SOVA, a 12-story high-rise apartment project, took shape at the northwest corner of 19th and Grant Street in Denver’s Uptown neighborhood. The building, which features 211 apartments and six walk-up, townhome style units, was constructed in less than 24 months using multiple prefabrication techniques that produced efficiencies during the build and increased value to the client. Out of the 5 major prefabricated components for SOVA, the exterior walls were the most critical to the project. They were prefinished, load-bearing and only needed windows inserted to complete the exterior skin of the building, eliminating the use of scaffolding and greatly reducing jobsite waste (both in the form of trash and workflow).
It only took 6 months to erect the building with the Infinity metal framing and all modular mechanical, electrical and plumbing systems incorporated on the interior at the same time.
Each apartment includes stainless steel appliances, quartz countertops, plank flooring, walk-in closets and washers and dryers. The contemporary designed units are complemented by amenities such as a fitness center, golf simulator, paw spa for residents’ pets and Do-It-Yourself bike and ski repair shop. The crown jewel of the amenities spaces is the 12th floor indoor Sky Lounge and outdoor Sky Deck that is complete with gaming areas, an outdoor spa, barbeque grills and lounging areas with fire pits to enjoy views of the Rocky Mountain range.
There are a number of sustainable features to SOVA that both appeal to residents and led to the building achieving LEED Silver certification. The 210-stall parking garage has the capacity for 6 electric car charging stations and there are 95 covered indoor bike racks. All units have water-efficient flow and flush fixtures targeted to save 41% of total indoor potable water usage (approximately 3 million gallons annually). The building also has LED lighting, high-performance glazing and efficient HVAC systems and appliances estimated to save 23% in energy costs compared to a code-compliant building.
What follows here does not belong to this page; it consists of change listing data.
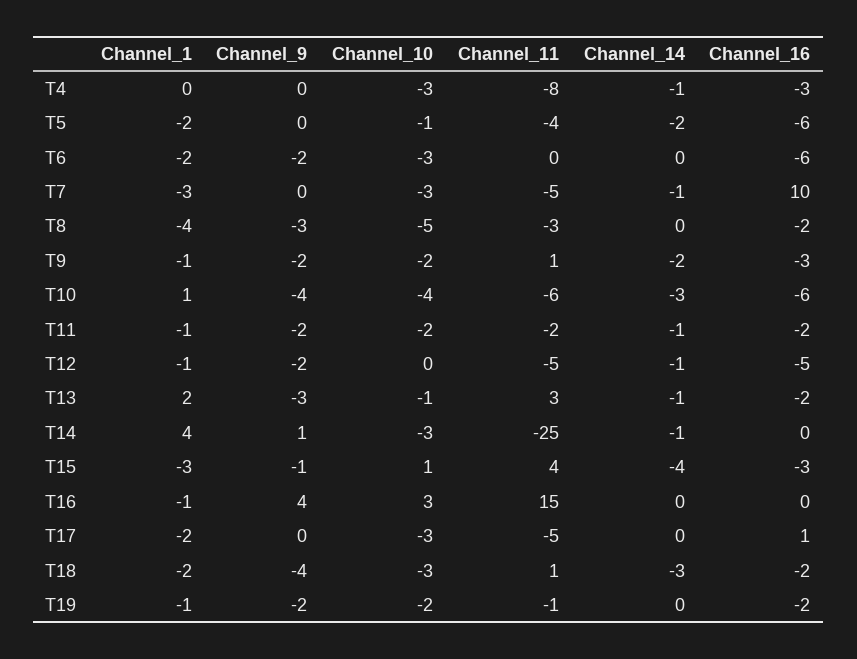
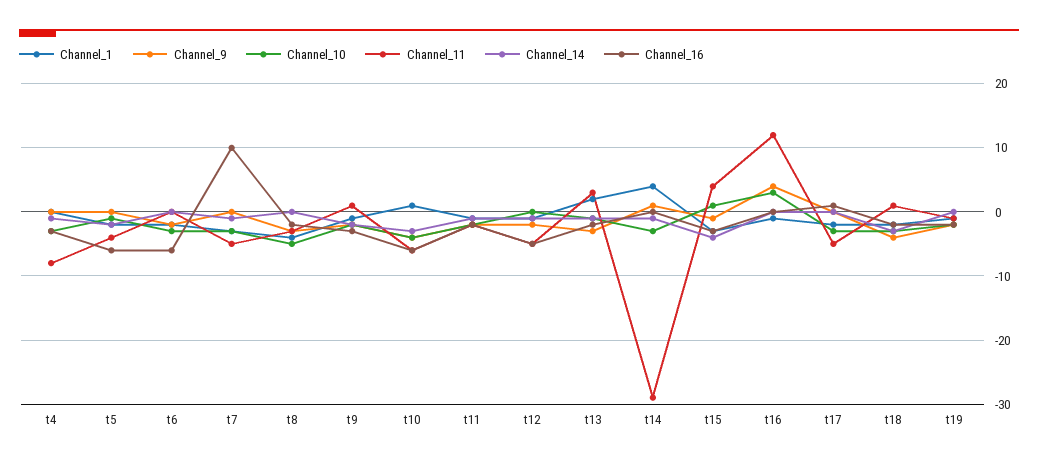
  {
    "Channel_1": {
      "T4": 0,
      "T5": -2,
      "T6": -2,
      "T7": -3,
      "T8": -4,
      "T9": -1,
      "T10": 1,
      "T11": -1,
      "T12": -1,
      "T13": 2,
      "T14": 4,
      "T15": -3,
      "T16": -1,
      "T17": -2,
      "T18": -2,
      "T19": -1
    },
    "Channel_9": {
      "T4": 0,
      "T5": 0,
      "T6": -2,
      "T7": 0,
      "T8": -3,
      "T9": -2,
      "T10": -4,
      "T11": -2,
      "T12": -2,
      "T13": -3,
      "T14": 1,
      "T15": -1,
      "T16": 4,
      "T17": 0,
      "T18": -4,
      "T19": -2
    },
    "Channel_10": {
      "T4": -3,
      "T5": -1,
      "T6": -3,
      "T7": -3,
      "T8": -5,
      "T9": -2,
      "T10": -4,
      "T11": -2,
      "T12": 0,
      "T13": -1,
      "T14": -3,
      "T15": 1,
      "T16": 3,
      "T17": -3,
      "T18": -3,
      "T19": -2
    },
    "Channel_11": {
      "T4": -8,
      "T5": -4,
      "T6": 0,
      "T7": -5,
      "T8": -3,
      "T9": 1,
      "T10": -6,
      "T11": -2,
      "T12": -5,
      "T13": 3,
-     "T14": -25,
+     "T14": -29,
      "T15": 4,
-     "T16": 15,
+     "T16": 12,
      "T17": -5,
      "T18": 1,
      "T19": -1
    },
    "Channel_14": {
      "T4": -1,
      "T5": -2,
      "T6": 0,
      "T7": -1,
      "T8": 0,
      "T9": -2,
      "T10": -3,
      "T11": -1,
      "T12": -1,
      "T13": -1,
      "T14": -1,
      "T15": -4,
      "T16": 0,
      "T17": 0,
      "T18": -3,
      "T19": 0
    },
    "Channel_16": {
      "T4": -3,
      "T5": -6,
      "T6": -6,
      "T7": 10,
      "T8": -2,
      "T9": -3,
      "T10": -6,
      "T11": -2,
      "T12": -5,
      "T13": -2,
      "T14": 0,
      "T15": -3,
      "T16": 0,
      "T17": 1,
      "T18": -2,
      "T19": -2
    }
  }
Weitz capitalized on BIM to support the prefabrication of exterior, load-bearing wall panels that were delivered Just-in-Time for installation over a six-month period. The exterior walls came 100 percent finished, needing only windows inserted to complete the exterior skin of the building. From production to installation, the panels were tracked using unique QR codes that can be scanned by an iPad.
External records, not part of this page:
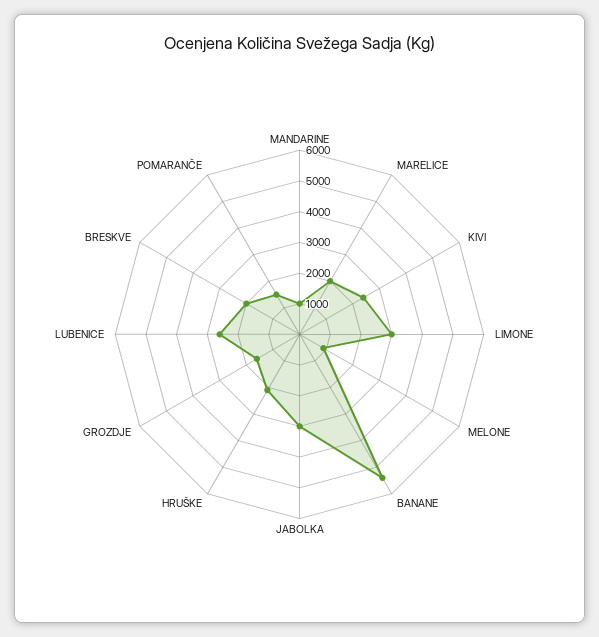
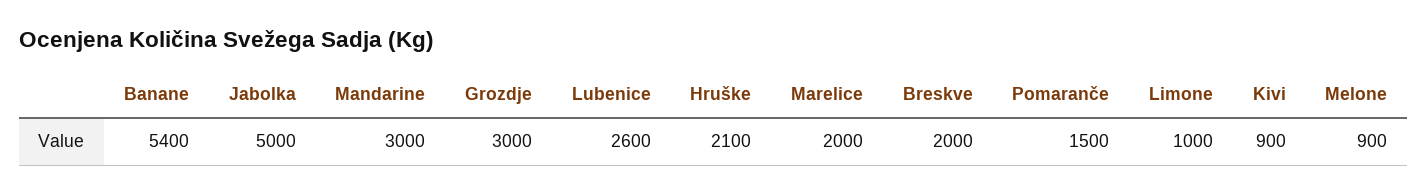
  {
-   "MANDARINE": 1000,
+   "MANDARINE": 3000,
    "MARELICE": 2000,
-   "KIVI": 2500,
+   "KIVI": 900,
-   "LIMONE": 3000,
+   "LIMONE": 1000,
    "MELONE": 900,
    "BANANE": 5400,
-   "JABOLKA": 3000,
+   "JABOLKA": 5000,
    "HRUŠKE": 2100,
-   "GROZDJE": 1500,
+   "GROZDJE": 3000,
    "LUBENICE": 2600,
    "BRESKVE": 2000,
    "POMARANČE": 1500
  }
The QR code contains data derived from the model about the wall panels, guaranteeing each individual 10-foot tall by 20-foot wide panel was received and placed within the exact flow of construction for which it was designed. If any concerns were experienced in the field with a wall panel, then its QR code could be scanned by field professionals to submit an RFI back through the model to identify the quickest resolution possible without compromising the project’s accelerated schedule.